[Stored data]
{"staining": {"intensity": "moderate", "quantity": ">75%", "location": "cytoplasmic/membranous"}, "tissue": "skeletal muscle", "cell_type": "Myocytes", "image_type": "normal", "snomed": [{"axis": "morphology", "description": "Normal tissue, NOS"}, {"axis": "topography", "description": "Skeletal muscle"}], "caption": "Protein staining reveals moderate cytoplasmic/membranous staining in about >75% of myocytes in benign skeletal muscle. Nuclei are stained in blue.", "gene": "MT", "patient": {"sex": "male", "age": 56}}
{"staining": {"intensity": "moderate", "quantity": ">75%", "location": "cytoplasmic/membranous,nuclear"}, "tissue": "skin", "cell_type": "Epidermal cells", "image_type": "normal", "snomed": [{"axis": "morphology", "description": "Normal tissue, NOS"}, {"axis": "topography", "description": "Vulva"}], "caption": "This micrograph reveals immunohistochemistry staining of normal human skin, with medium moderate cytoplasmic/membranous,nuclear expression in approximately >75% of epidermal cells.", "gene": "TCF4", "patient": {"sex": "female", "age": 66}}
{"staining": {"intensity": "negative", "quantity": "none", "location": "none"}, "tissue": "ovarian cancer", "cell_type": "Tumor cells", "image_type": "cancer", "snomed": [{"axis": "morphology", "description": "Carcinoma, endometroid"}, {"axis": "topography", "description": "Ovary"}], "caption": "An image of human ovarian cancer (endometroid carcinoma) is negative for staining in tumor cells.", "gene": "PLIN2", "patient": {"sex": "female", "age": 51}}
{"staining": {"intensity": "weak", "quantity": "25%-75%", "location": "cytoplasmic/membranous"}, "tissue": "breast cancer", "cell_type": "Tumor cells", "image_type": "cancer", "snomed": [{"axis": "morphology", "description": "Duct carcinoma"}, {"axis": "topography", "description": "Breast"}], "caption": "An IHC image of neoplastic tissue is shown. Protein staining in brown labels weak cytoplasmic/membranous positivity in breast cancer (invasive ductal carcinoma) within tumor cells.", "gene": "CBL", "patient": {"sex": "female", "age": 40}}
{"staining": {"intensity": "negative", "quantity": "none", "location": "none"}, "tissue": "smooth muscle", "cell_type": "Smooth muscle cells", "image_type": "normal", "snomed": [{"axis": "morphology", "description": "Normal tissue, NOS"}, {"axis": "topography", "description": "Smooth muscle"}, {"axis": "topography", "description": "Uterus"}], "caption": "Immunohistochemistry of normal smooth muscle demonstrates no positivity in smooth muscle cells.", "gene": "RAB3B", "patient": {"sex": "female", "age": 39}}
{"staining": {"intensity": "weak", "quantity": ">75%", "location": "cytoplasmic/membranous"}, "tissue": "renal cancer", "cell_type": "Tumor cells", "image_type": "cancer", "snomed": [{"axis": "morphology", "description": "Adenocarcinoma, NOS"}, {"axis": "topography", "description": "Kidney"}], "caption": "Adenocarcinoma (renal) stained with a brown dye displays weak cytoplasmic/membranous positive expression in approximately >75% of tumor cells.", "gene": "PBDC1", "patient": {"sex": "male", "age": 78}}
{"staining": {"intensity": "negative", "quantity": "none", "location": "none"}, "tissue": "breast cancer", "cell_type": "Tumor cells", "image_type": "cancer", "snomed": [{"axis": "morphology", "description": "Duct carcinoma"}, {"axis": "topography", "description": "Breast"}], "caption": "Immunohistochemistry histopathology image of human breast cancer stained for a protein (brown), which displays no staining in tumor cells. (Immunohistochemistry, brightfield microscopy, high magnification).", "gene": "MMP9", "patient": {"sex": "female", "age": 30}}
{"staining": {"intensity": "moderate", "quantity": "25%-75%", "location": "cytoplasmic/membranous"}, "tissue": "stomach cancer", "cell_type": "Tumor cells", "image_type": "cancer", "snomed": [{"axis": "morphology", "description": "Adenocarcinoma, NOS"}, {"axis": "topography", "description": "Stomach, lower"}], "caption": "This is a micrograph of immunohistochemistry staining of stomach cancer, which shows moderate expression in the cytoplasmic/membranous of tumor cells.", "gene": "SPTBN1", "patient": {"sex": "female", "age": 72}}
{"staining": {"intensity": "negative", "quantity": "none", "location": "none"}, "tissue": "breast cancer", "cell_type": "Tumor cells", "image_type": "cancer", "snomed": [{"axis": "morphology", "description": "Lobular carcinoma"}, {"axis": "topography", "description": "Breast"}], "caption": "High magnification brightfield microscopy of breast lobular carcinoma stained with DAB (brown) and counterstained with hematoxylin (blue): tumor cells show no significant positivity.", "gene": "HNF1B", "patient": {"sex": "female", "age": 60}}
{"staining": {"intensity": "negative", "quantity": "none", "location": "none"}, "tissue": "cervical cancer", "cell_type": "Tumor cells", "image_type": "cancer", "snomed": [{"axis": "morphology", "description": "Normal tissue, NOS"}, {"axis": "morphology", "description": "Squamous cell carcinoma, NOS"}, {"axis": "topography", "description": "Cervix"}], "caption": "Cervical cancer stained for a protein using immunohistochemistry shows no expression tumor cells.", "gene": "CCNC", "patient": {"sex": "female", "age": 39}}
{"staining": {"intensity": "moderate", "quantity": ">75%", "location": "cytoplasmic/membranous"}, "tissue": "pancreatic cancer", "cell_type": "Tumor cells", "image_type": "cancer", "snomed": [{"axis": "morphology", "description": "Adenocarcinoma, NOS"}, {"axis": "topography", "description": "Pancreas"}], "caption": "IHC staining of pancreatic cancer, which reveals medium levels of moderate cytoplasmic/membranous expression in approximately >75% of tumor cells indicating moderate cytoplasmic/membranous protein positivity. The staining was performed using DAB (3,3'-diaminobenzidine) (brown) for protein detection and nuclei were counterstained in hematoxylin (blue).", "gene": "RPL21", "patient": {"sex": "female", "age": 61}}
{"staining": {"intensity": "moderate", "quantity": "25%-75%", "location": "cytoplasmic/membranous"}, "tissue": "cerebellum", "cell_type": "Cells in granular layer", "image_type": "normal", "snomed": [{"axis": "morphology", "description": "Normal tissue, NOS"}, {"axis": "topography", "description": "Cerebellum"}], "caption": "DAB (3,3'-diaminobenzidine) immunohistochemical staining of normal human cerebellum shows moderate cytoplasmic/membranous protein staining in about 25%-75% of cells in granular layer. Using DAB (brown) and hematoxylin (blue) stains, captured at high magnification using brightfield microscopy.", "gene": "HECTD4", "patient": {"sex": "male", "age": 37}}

● **Problem description**
Once you find the line with "of normal smooth" above, print it and every line after it up to and including the line with "histopathology image of", exactly as written and nothing else.

● **Response to this task**
{"staining": {"intensity": "negative", "quantity": "none", "location": "none"}, "tissue": "smooth muscle", "cell_type": "Smooth muscle cells", "image_type": "normal", "snomed": [{"axis": "morphology", "description": "Normal tissue, NOS"}, {"axis": "topography", "description": "Smooth muscle"}, {"axis": "topography", "description": "Uterus"}], "caption": "Immunohistochemistry of normal smooth muscle demonstrates no positivity in smooth muscle cells.", "gene": "RAB3B", "patient": {"sex": "female", "age": 39}}
{"staining": {"intensity": "weak", "quantity": ">75%", "location": "cytoplasmic/membranous"}, "tissue": "renal cancer", "cell_type": "Tumor cells", "image_type": "cancer", "snomed": [{"axis": "morphology", "description": "Adenocarcinoma, NOS"}, {"axis": "topography", "description": "Kidney"}], "caption": "Adenocarcinoma (renal) stained with a brown dye displays weak cytoplasmic/membranous positive expression in approximately >75% of tumor cells.", "gene": "PBDC1", "patient": {"sex": "male", "age": 78}}
{"staining": {"intensity": "negative", "quantity": "none", "location": "none"}, "tissue": "breast cancer", "cell_type": "Tumor cells", "image_type": "cancer", "snomed": [{"axis": "morphology", "description": "Duct carcinoma"}, {"axis": "topography", "description": "Breast"}], "caption": "Immunohistochemistry histopathology image of human breast cancer stained for a protein (brown), which displays no staining in tumor cells. (Immunohistochemistry, brightfield microscopy, high magnification).", "gene": "MMP9", "patient": {"sex": "female", "age": 30}}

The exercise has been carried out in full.